Quote the records below in full, exactly as given, with the images taken out.

^^^^

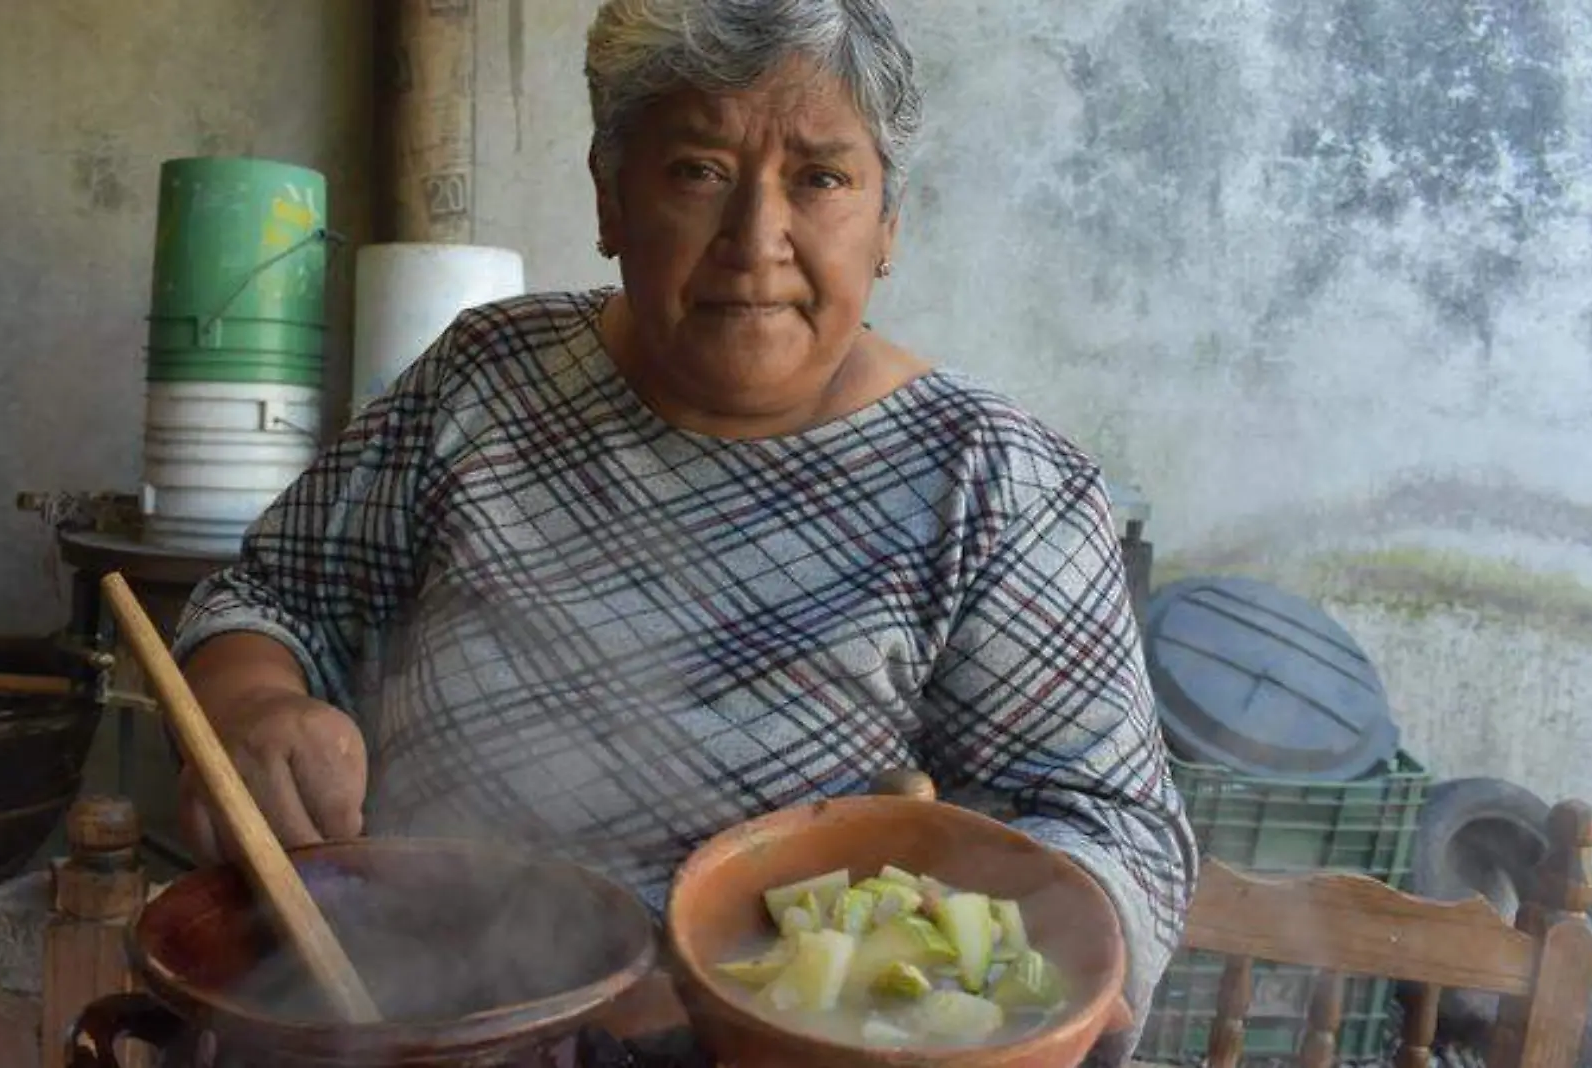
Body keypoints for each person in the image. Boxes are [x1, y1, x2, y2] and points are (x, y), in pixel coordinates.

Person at [172, 0, 1196, 1058]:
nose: (756, 241)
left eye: (822, 178)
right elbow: (271, 599)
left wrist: (860, 977)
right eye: (698, 171)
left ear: (889, 221)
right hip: (401, 1013)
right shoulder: (486, 379)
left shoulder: (993, 486)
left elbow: (1112, 830)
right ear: (611, 200)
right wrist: (250, 697)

^^^^

• **ANSWER AREA**:
Body keypoints for each person in the image. Boxes are [x1, y1, x2, y2] and points are (x, y), in pixel coordinates.

Person at [172, 0, 1196, 1058]:
nose: (756, 241)
left eye: (822, 178)
right elbow: (271, 599)
left wrist: (860, 977)
right eye: (698, 171)
left ear: (889, 221)
right hip: (401, 1013)
right shoulder: (486, 379)
left shoulder: (993, 486)
left elbow: (1112, 830)
right ear: (611, 200)
right wrist: (250, 697)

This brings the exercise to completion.